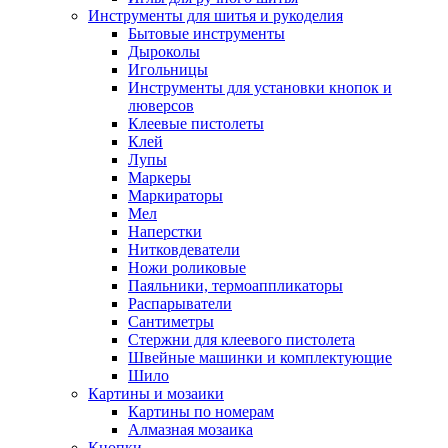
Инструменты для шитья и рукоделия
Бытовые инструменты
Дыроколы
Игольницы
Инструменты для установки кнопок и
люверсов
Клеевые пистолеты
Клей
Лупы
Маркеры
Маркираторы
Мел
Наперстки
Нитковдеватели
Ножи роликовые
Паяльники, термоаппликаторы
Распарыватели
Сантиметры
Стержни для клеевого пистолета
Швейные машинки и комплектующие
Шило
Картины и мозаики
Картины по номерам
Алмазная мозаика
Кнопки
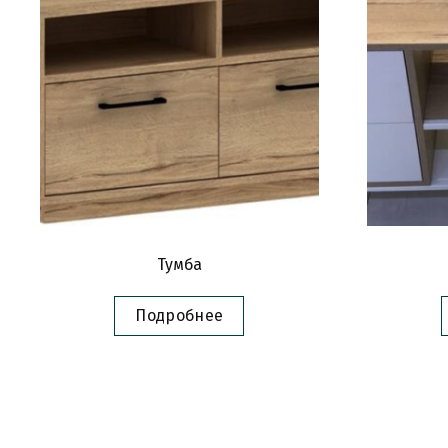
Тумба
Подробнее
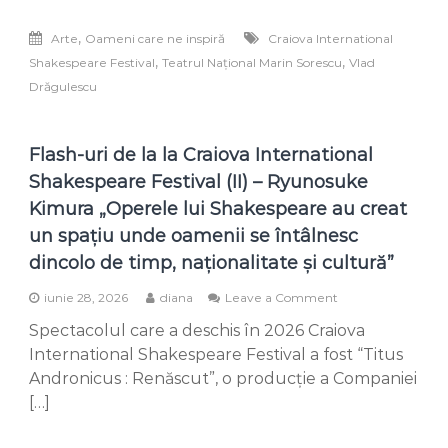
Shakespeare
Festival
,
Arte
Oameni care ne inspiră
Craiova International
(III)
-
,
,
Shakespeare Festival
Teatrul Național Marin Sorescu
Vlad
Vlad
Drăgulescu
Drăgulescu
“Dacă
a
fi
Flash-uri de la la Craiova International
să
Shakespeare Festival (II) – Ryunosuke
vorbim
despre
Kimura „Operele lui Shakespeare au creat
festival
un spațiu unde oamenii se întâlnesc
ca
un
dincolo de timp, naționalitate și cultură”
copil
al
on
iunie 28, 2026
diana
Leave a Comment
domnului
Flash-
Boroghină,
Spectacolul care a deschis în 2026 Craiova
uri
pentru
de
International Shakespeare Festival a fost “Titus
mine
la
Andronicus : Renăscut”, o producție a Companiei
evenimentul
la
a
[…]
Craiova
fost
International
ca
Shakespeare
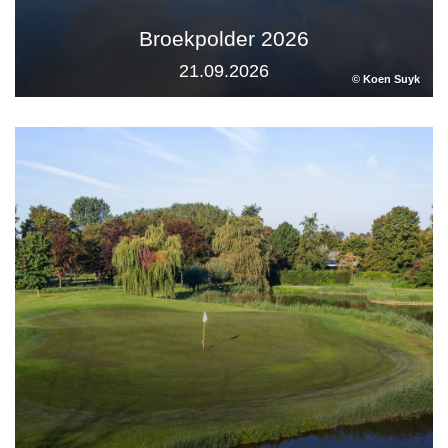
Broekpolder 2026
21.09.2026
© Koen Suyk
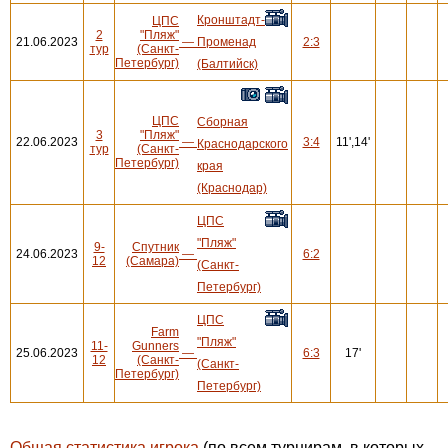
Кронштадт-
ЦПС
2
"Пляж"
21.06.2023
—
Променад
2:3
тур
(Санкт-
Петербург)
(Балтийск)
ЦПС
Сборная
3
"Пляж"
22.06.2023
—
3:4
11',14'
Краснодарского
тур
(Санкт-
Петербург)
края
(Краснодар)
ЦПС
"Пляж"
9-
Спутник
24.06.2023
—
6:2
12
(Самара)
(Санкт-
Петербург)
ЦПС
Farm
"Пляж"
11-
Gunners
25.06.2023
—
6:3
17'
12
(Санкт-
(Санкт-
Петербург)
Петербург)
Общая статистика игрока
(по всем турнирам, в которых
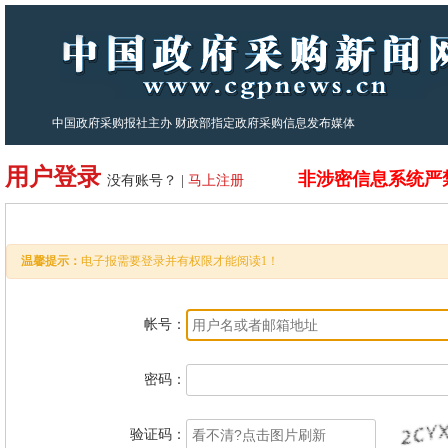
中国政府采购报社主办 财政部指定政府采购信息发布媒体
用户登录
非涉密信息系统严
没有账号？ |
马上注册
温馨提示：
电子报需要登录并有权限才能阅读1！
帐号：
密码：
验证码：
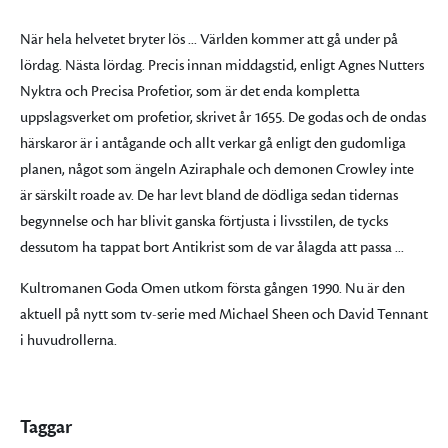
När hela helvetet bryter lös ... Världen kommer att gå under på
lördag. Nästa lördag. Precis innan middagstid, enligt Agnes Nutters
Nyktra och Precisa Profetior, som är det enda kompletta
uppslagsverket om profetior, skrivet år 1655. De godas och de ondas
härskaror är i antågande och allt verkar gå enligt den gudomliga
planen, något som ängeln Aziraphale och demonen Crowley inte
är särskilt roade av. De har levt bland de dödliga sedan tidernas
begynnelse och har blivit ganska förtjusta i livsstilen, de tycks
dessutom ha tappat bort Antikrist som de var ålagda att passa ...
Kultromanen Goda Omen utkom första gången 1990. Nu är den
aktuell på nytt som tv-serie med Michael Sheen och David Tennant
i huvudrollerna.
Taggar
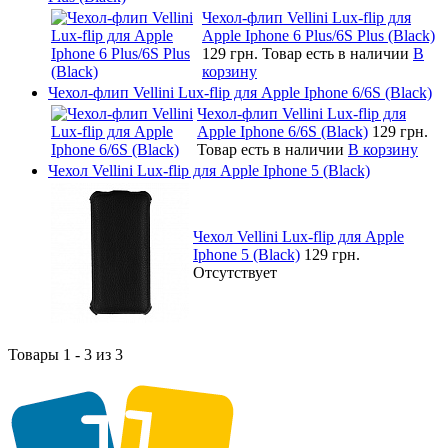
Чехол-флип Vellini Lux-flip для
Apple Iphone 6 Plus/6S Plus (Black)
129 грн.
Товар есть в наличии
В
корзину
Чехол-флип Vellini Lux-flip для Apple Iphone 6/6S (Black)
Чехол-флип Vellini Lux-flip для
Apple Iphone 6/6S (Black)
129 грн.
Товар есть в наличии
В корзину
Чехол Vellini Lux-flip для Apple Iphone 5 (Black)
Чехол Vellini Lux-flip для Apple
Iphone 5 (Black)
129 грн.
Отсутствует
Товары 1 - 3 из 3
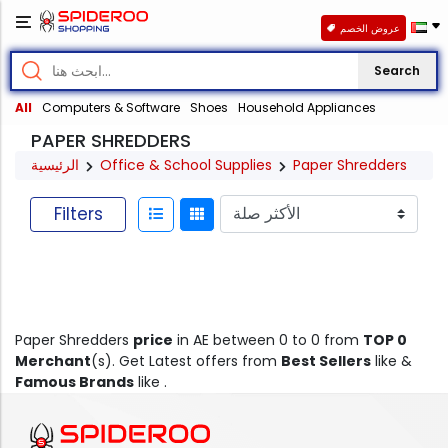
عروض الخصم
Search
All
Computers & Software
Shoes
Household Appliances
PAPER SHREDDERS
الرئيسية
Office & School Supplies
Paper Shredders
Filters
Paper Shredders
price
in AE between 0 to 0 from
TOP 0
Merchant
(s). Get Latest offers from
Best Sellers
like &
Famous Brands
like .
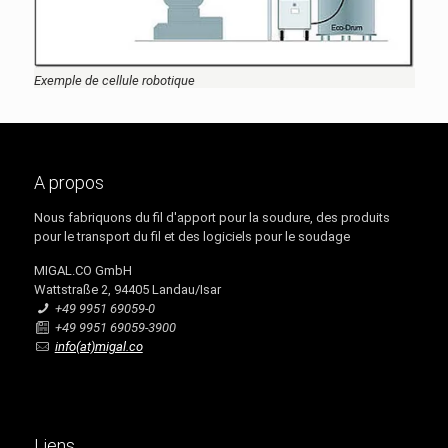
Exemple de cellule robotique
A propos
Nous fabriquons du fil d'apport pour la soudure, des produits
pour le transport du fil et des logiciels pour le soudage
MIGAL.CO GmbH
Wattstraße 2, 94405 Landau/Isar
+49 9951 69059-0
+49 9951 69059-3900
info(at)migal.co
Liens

- [Task goal]: Repeat the material above word for word, please, apart from its images.

- [Answer space]:
Инструменты для шитья и рукоделия
Бытовые инструменты
Дыроколы
Игольницы
Инструменты для установки кнопок и
люверсов
Клеевые пистолеты
Клей
Лупы
Маркеры
Маркираторы
Мел
Наперстки
Нитковдеватели
Ножи роликовые
Паяльники, термоаппликаторы
Распарыватели
Сантиметры
Стержни для клеевого пистолета
Швейные машинки и комплектующие
Шило
Картины и мозаики
Картины по номерам
Алмазная мозаика
Кнопки
Тумба
Подробнее
Shakespeare
Festival
,
Arte
Oameni care ne inspiră
Craiova International
(III)
-
,
,
Shakespeare Festival
Teatrul Național Marin Sorescu
Vlad
Vlad
Drăgulescu
Drăgulescu
“Dacă
a
fi
Flash-uri de la la Craiova International
să
Shakespeare Festival (II) – Ryunosuke
vorbim
despre
Kimura „Operele lui Shakespeare au creat
festival
un spațiu unde oamenii se întâlnesc
ca
un
dincolo de timp, naționalitate și cultură”
copil
al
on
iunie 28, 2026
diana
Leave a Comment
domnului
Flash-
Boroghină,
Spectacolul care a deschis în 2026 Craiova
uri
pentru
de
International Shakespeare Festival a fost “Titus
mine
la
Andronicus : Renăscut”, o producție a Companiei
evenimentul
la
a
[…]
Craiova
fost
International
ca
Shakespeare
Broekpolder 2026
21.09.2026
© Koen Suyk
Кронштадт-
ЦПС
2
"Пляж"
21.06.2023
—
Променад
2:3
тур
(Санкт-
Петербург)
(Балтийск)
ЦПС
Сборная
3
"Пляж"
22.06.2023
—
3:4
11',14'
Краснодарского
тур
(Санкт-
Петербург)
края
(Краснодар)
ЦПС
"Пляж"
9-
Спутник
24.06.2023
—
6:2
12
(Самара)
(Санкт-
Петербург)
ЦПС
Farm
"Пляж"
11-
Gunners
25.06.2023
—
6:3
17'
12
(Санкт-
(Санкт-
Петербург)
Петербург)
Общая статистика игрока
(по всем турнирам, в которых
中国政府采购报社主办 财政部指定政府采购信息发布媒体
用户登录
非涉密信息系统严
没有账号？ |
马上注册
温馨提示：
电子报需要登录并有权限才能阅读1！
帐号：
密码：
验证码：
När hela helvetet bryter lös ... Världen kommer att gå under på
lördag. Nästa lördag. Precis innan middagstid, enligt Agnes Nutters
Nyktra och Precisa Profetior, som är det enda kompletta
uppslagsverket om profetior, skrivet år 1655. De godas och de ondas
härskaror är i antågande och allt verkar gå enligt den gudomliga
planen, något som ängeln Aziraphale och demonen Crowley inte
är särskilt roade av. De har levt bland de dödliga sedan tidernas
begynnelse och har blivit ganska förtjusta i livsstilen, de tycks
dessutom ha tappat bort Antikrist som de var ålagda att passa ...
Kultromanen Goda Omen utkom första gången 1990. Nu är den
aktuell på nytt som tv-serie med Michael Sheen och David Tennant
i huvudrollerna.
Taggar
Чехол-флип Vellini Lux-flip для
Apple Iphone 6 Plus/6S Plus (Black)
129 грн.
Товар есть в наличии
В
корзину
Чехол-флип Vellini Lux-flip для Apple Iphone 6/6S (Black)
Чехол-флип Vellini Lux-flip для
Apple Iphone 6/6S (Black)
129 грн.
Товар есть в наличии
В корзину
Чехол Vellini Lux-flip для Apple Iphone 5 (Black)
Чехол Vellini Lux-flip для Apple
Iphone 5 (Black)
129 грн.
Отсутствует
Товары 1 - 3 из 3
عروض الخصم
Search
All
Computers & Software
Shoes
Household Appliances
PAPER SHREDDERS
الرئيسية
Office & School Supplies
Paper Shredders
Filters
Paper Shredders
price
in AE between 0 to 0 from
TOP 0
Merchant
(s). Get Latest offers from
Best Sellers
like &
Famous Brands
like .
Exemple de cellule robotique
A propos
Nous fabriquons du fil d'apport pour la soudure, des produits
pour le transport du fil et des logiciels pour le soudage
MIGAL.CO GmbH
Wattstraße 2, 94405 Landau/Isar
+49 9951 69059-0
+49 9951 69059-3900
info(at)migal.co
Liens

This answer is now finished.